(Reuters) – U.S. data analytics firm Palantir Technologies Inc on Tuesday reported a 40% rise in sales in its second quarterly results since going public in September last year.
The company, co-founded in 2003 by billionaire Peter Thiel, signed 21 contracts each worth $5 million or more during the fourth quarter and said it expects sales in the first quarter to grow by about 45% from a year ago.
Known for its work with the Central Intelligence Agency and other government agencies, Palantir has been partnering with big private sector names including Rio Tinto and International Business Machines for data offerings.
Shares of the Denver-based company were down nearly 5% at $30.40 before the bell after having surged over threefold since its public listing.
Although the stock has been a point of discussion on WallStreetBets, a forum on Reddit popular among retail investors, some analysts have cautioned that the company’s guidance does not match up to the meteoric rise in its stock.

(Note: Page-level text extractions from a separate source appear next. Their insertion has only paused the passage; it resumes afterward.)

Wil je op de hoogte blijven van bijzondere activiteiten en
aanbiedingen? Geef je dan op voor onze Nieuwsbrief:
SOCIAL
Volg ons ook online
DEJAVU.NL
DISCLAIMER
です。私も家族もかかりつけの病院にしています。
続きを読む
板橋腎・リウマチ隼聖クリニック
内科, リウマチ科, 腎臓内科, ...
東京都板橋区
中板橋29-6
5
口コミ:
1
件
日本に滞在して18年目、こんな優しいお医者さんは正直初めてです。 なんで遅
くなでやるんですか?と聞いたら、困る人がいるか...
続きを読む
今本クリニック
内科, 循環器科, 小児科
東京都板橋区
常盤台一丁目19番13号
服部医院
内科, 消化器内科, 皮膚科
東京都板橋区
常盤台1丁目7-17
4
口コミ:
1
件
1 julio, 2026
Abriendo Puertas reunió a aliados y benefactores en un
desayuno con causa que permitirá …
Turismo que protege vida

WallStreetBets was at the heart of a recent retail frenzy in U.S. stocks, driving up prices of many shorted companies including videogame retailer GameStop Corp and theater chain operator AMC.
Palantir’s net loss narrowed to $148.3 million in the quarter ended Dec. 31 from $159.3 million, a year earlier. On an adjusted basis, it earned 6 cents per share, while analysts were expecting 2 cents.
Its revenue jumped to $322.1 million, above market expectations of $300.7 million, according to IBES data from Refinitiv.